Il se montra un peu injuste dans l’interprétation de ce brusque changement. Non content d’accuser, sans ménagement, les femmes d’inconstance et de légèreté, il se persuada qu’il devoit l’impolitesse de mistress Whitefield à sa qualité de piéton, et qu’elle lui auroit fait un tout autre accueil, s’il étoit arrivé avec des chevaux, espèce d’animaux qui, ne salissant point de draps, passent dans les auberges pour mieux payer leurs lits que leurs cavaliers, et y sont, par cette raison, toujours bien reçus. C’étoit une erreur. L’aimable hôtesse pensoit plus noblement. Elle étoit très-bien élevée, et incapable de manquer d’égards à un voyageur, parce qu’il étoit à pied. Mais elle jugeoit notre héros un vrai garnement, et le traitoit en conséquence. Jones lui-même, s’il avoit su ce que sait le lecteur, n’auroit pu se plaindre de mistress Whitefield. Il auroit au contraire approuvé sa conduite, et redoublé d’estime pour elle, à proportion du mépris qu’elle lui témoignoit. Rien n’est plus cruel qu’une obscure calomnie. L’homme instruit de l’atteinte portée à sa réputation, n’a pas lieu de s’offenser de l’éloignement qu’il inspire. Il devroit plutôt mépriser ceux qui le recherchent, à moins qu’ils n’eussent acquis, par une intime liaison avec lui, la conviction de son innocence.

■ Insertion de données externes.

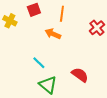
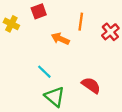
orange line: (62, 14) -> (81, 22), moved

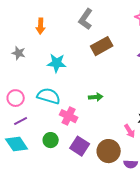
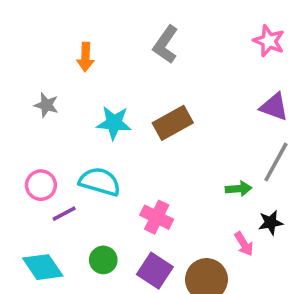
brown rectangle: (102, 46) -> (173, 123), moved
green arrow: (96, 97) -> (239, 189), moved
pink cross: (69, 116) -> (157, 217), moved
purple line: (21, 121) -> (64, 214), moved

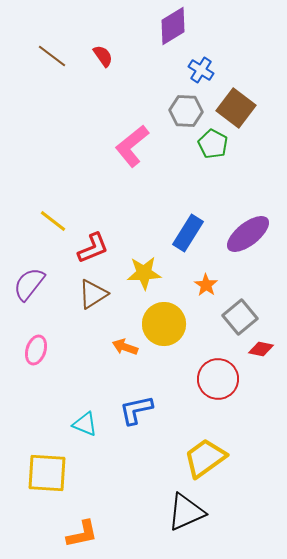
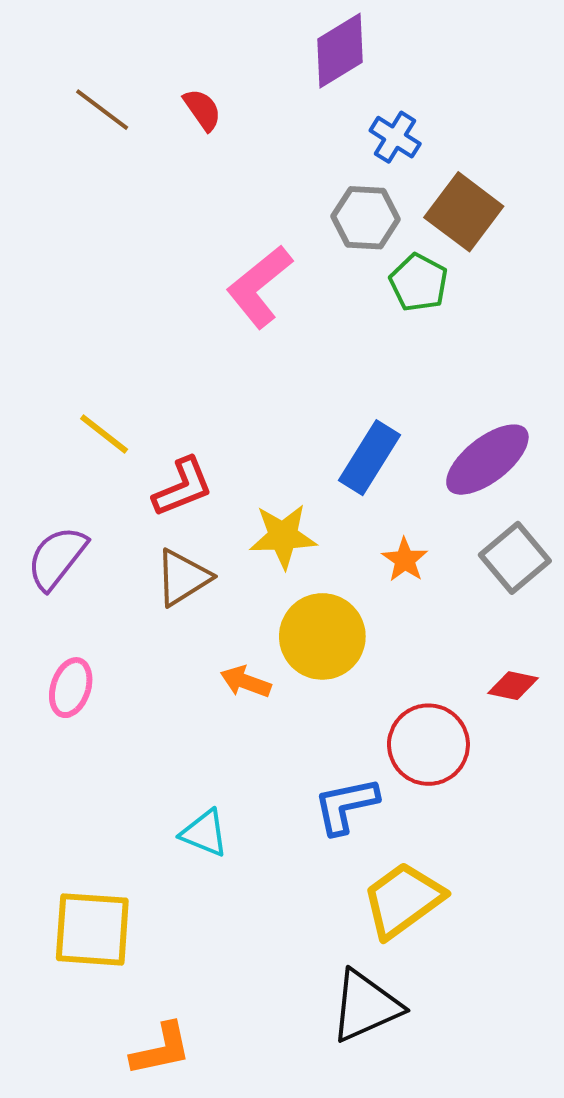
gray square: (240, 317) -> (515, 558), moved
blue L-shape: (136, 410) -> (346, 806), moved
cyan triangle: (85, 424) -> (204, 833), moved

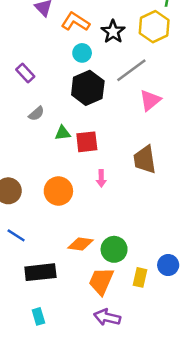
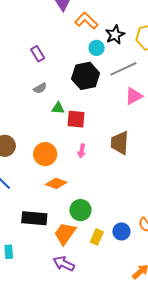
cyan circle: (82, 53) -> (97, 48), moved
orange diamond: (81, 244) -> (56, 183), moved
black rectangle: (40, 272) -> (34, 218), moved

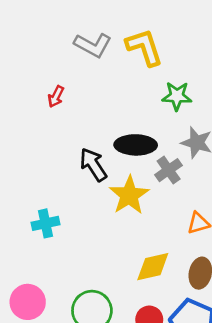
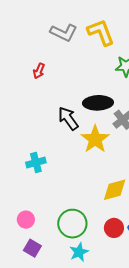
pink circle: (28, 302) -> (26, 220), size x0.7

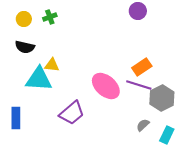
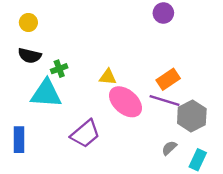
green cross: (50, 17) -> (59, 69), moved
yellow triangle: (52, 65) -> (108, 77), moved

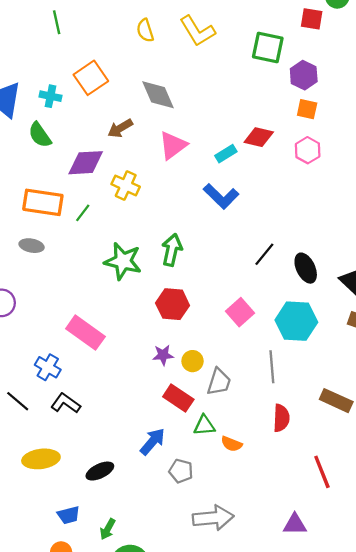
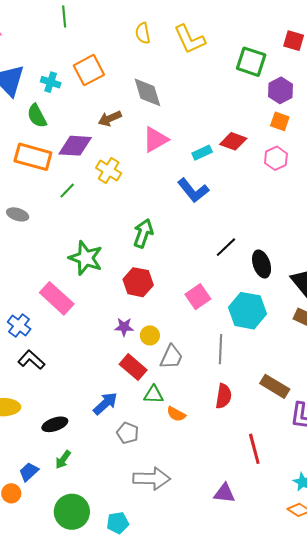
orange rectangle: (43, 202) -> (33, 157), moved
green star: (123, 261) -> (86, 258), moved
blue trapezoid: (69, 515) -> (29, 472), moved, turned 145
green arrow: (108, 529) -> (63, 460), moved

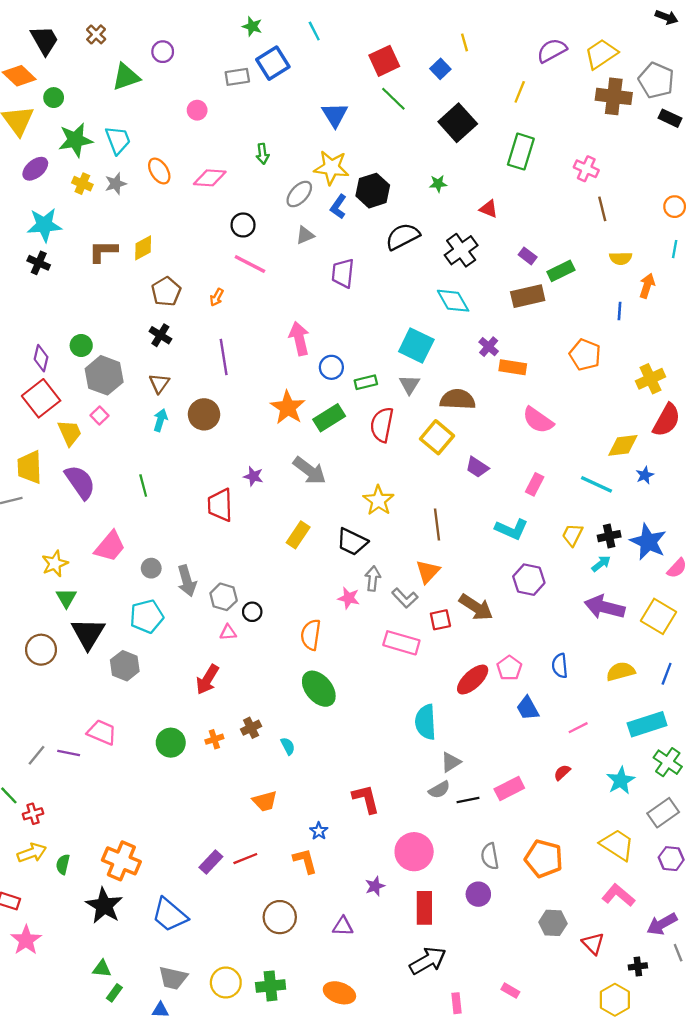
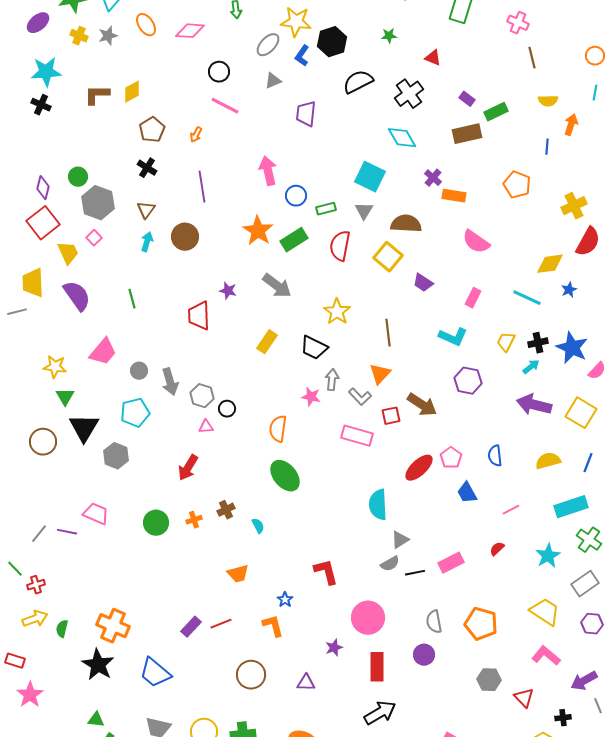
yellow star: (55, 564) -> (55, 367), turned 30

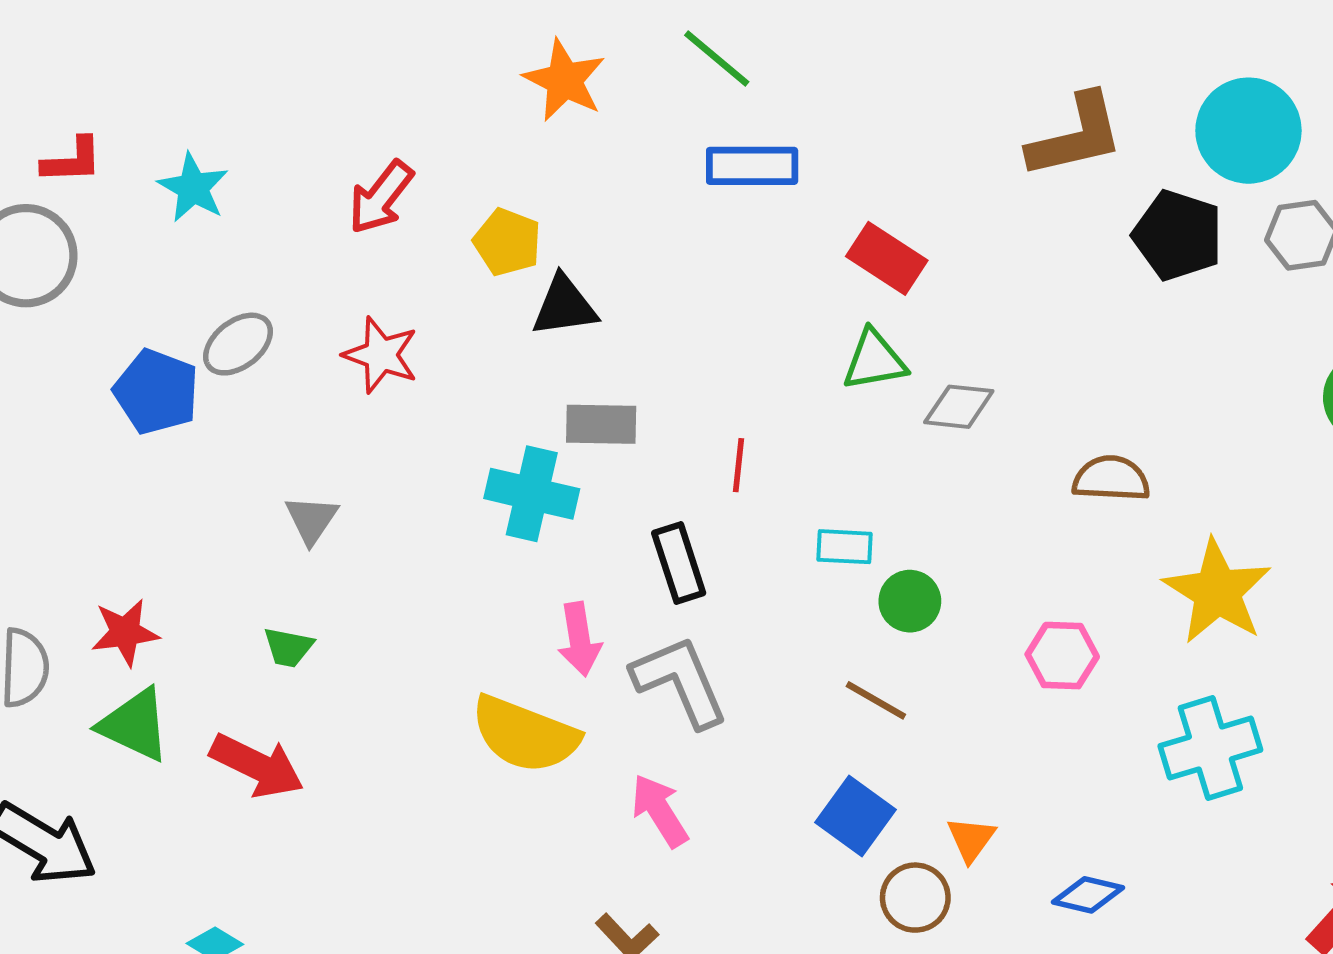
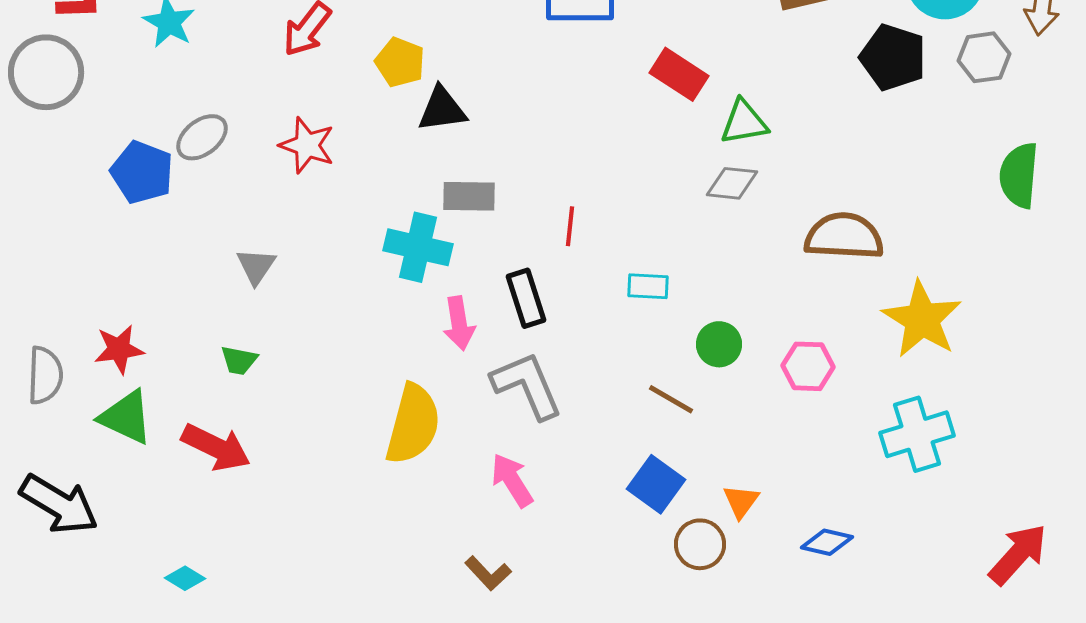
green triangle: (874, 360) -> (744, 122), moved
brown semicircle: (1111, 479) -> (844, 236), size x1.4
green circle: (910, 601) -> (719, 344), moved
pink arrow: (579, 639) -> (459, 323), moved
yellow semicircle: (525, 734) -> (413, 424), turned -96

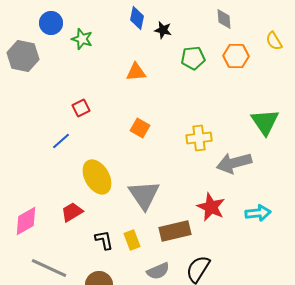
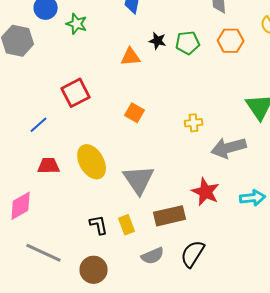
black star: (163, 30) -> (158, 41), moved
red square: (81, 108) -> (76, 93), size x1.6
yellow cross: (199, 138) -> (194, 123), size x0.7
blue line: (61, 141) -> (39, 125), moved
red trapezoid: (72, 212) -> (49, 166), moved, turned 30

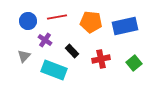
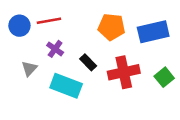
red line: (57, 17) -> (49, 21), moved
blue circle: (28, 21) -> (19, 26), moved
red cross: (101, 59) -> (124, 72), size x1.4

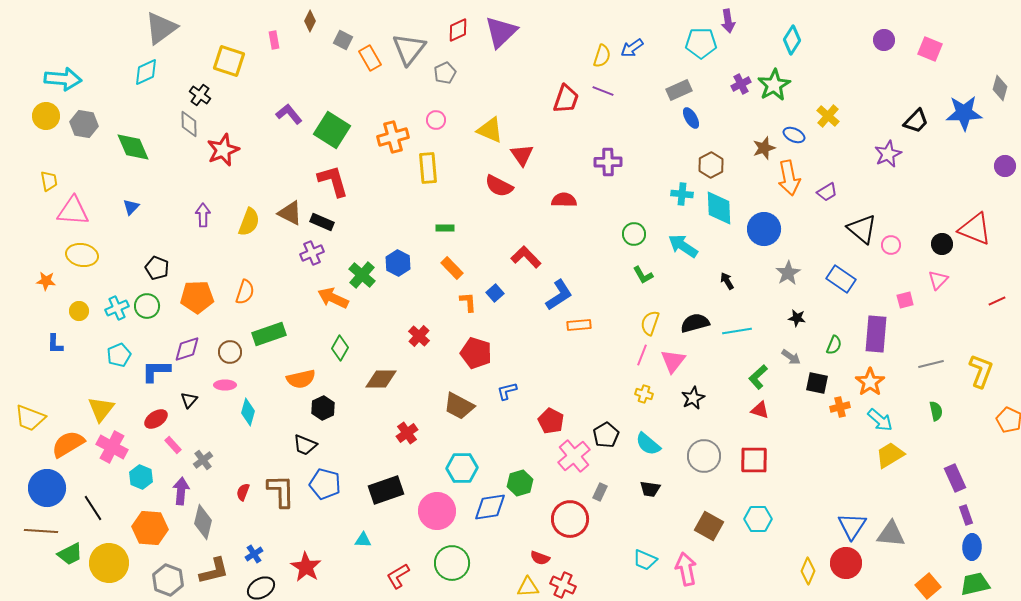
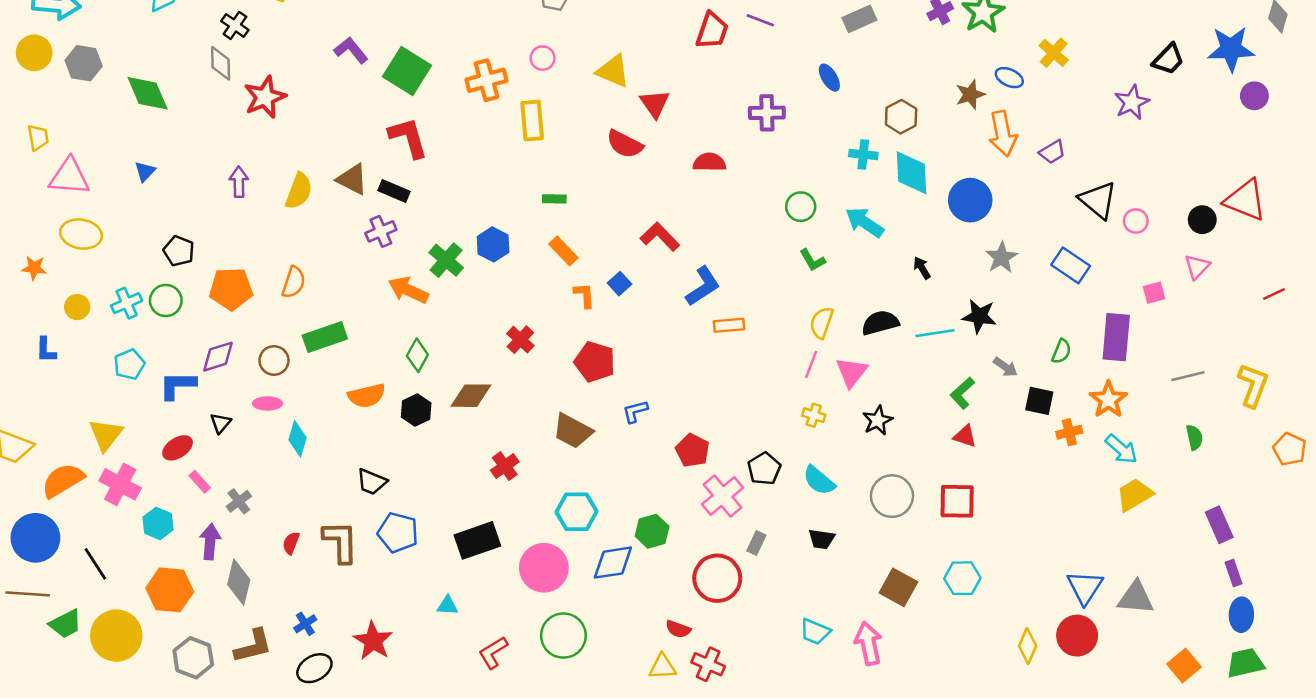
blue ellipse: (691, 118) -> (829, 78), moved
purple circle: (1005, 166) -> (1254, 96), moved
black star: (797, 318) -> (979, 316), moved, size x1.5
black hexagon: (323, 408) -> (416, 410), moved

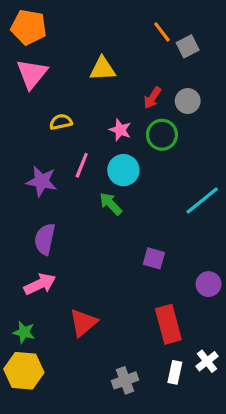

Jones n’avoit pas été en état de se disculper. Il ignoroit complètement les propos qu’on avoit tenus sur son compte, et par conséquent il eut sujet d’être blessé du traitement incivil de l’hôtesse. Il paya sa dépense, et partit, au grand regret de Partridge qui, après d’inutiles représentations, se résigna enfin à reprendre le havresac, et à suivre son ami.